Margaret Palmer and Robert Raven

December 17, 2011
By

Jay Robert Raven with his son Michael, April 8, 1945, Union Square, New York. The photo appears on the website of Raven's son Michael: www.mikeraven.com/

In the 1930s, Margaret Palmer was an American expat living in Spain, and working as a local agent for the Carnegie Institute, Museum of Art.  She also was in charge of the Spanish section of the Carnegie’s annual International Exhibition of Contemporary Painting from 1923-38.

In the “Archives of American Art Journal” (26:2-3, 1986)*, Garett McCoy published a selection of letters written by Palmer to Homer Saint-Gaudens, the head of the Carnegie Museum.  One letter, from September 27, 1937,  contains the following passage:

I must tell you, by the way, about the detour we made between Valencia and Madrid, in order to visit a hospital of the American Medical Service.  I was asked if I would care to speak with two or three of the wounded who were American volunteers in the International Brigades.  The first man I spoke to was sitting up in bed, with his eyes gone, and his face badly riddled by a hand-grenade that had exploded in his hand.  When I took his hand and spoke to him, he asked if I had come to Spain as a nurse.  I told him “no,” that I had come to get pictures for the International Exhibition of the Carnegie Institute.  He said “At Pittsburgh?” and when I answered “yes” his remnant of a face lighted up.  “I haven’t missed that Exhibition for six years.”  (If I’m not mistaken, he’s a Pittsburgh boy and went to the Tech.)  “Last year,” he went on, “you had a room of Solanas.  I was much impressed by those serious, tragic faces and when I came to Spain, I was able to understand Solana.  I too know a little about painting and bought a box of paints in France so that I could do some painting in Spain.  “But now” –he ended in a tone of quiet acceptance, and without complaint, “I shall have to dedicate myself to my music.”
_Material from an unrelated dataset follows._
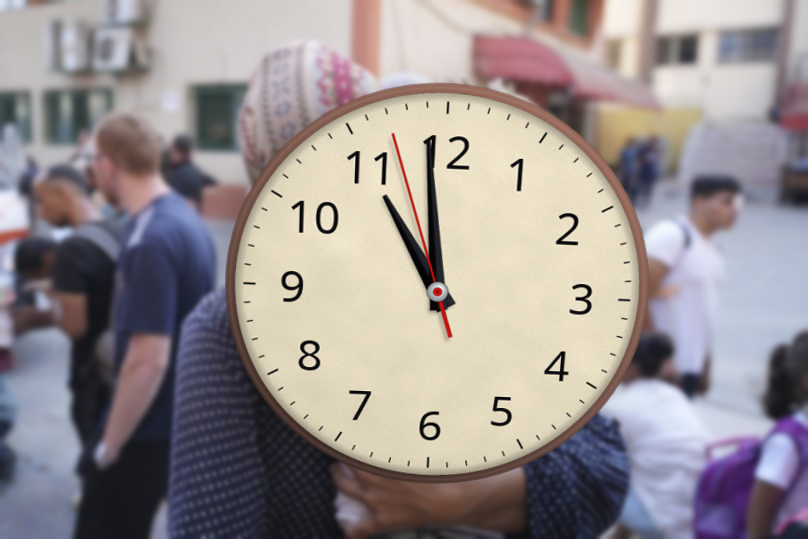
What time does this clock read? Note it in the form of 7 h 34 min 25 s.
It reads 10 h 58 min 57 s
In a footnote, McCoy identifies the hospital patient as Lincoln volunteer Robert Raven, who as a wounded soldier in Spain also received another distinguished visitor:  Ernest Hemingway.
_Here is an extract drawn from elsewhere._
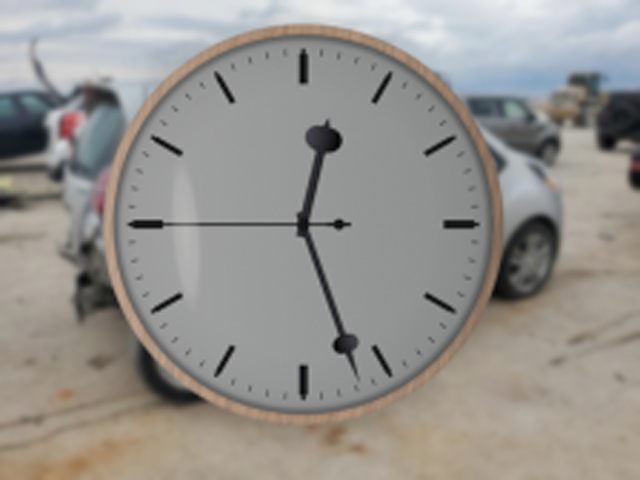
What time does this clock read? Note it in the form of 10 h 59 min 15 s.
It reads 12 h 26 min 45 s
*This issue of the “Journal of the Archives of American Art” can be found in the ALBA Vertical File for “Palmer, Margaret” in the ALBA collection at Tamiment Library, New York University.

Share

4 Responses to “ Margaret Palmer and Robert Raven ”
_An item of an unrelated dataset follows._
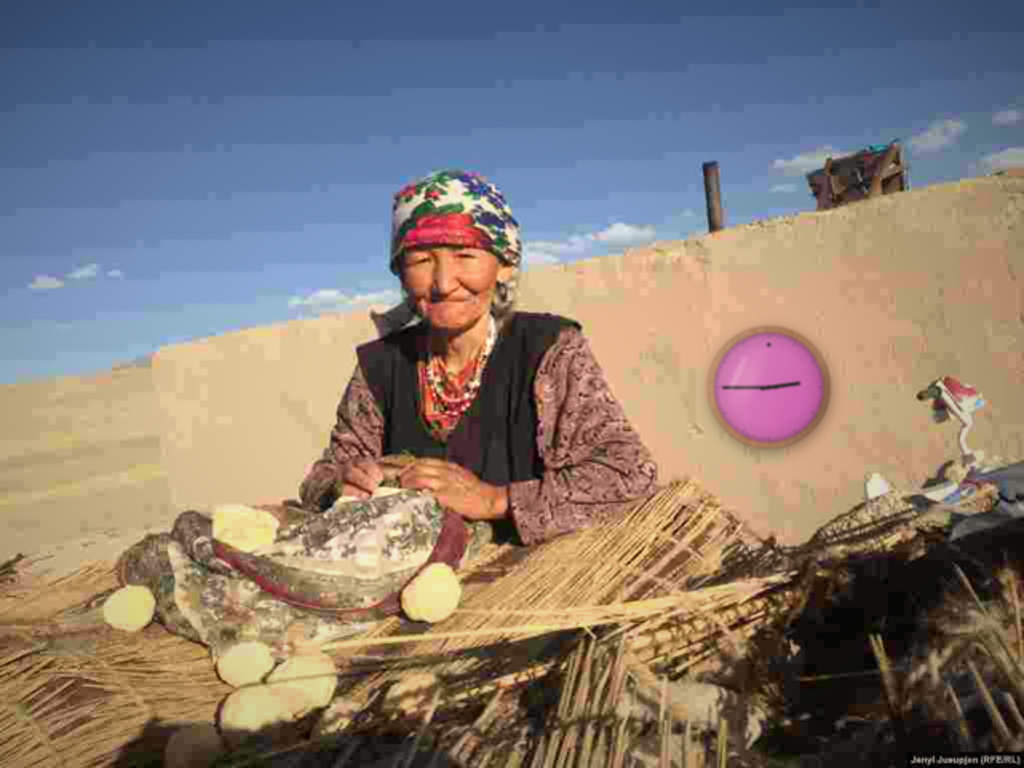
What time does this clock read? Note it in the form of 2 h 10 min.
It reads 2 h 45 min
  1. Mike Raven on December 17, 2011 at 1:58 pm

    I enjoyed this very much, my thanks to you for publishing this! I hope to someday get to see ALBA in person, with my daughter, Molly Raven, who is a student at Berkeley, CA now.
    Mike Raven

  2. Janet Mulshine on August 11, 2013 at 2:50 pm

    My thanks also for making these events more public. I have been researching the life of this amazing woman, Margaret Palmer, since first reading her letters to family members. She was a distant cousin, whom I remember meeting shortly before her death.

  3. Teresa Cervera on September 14, 2014 at 3:38 pm

    My stepfather, a writer and refugee of the Spanish Civil War, said that he was able to escape from France in 1940 thanks to a kind lady who “bought” a poem from him so he could pay the boat fare. His name (as a writer) was José Ramón Arana. Her name was Margaret Palmer.

  4. Nancy Trotic on January 27, 2018 at 6:19 pm

    The author Ardyth Kennelly, in her novel “Variation West” (published in 2014), includes a fictional character inspired by Robert Raven (starting on p. 546). He was Kennelly’s landlord when she lived in New York in 1964.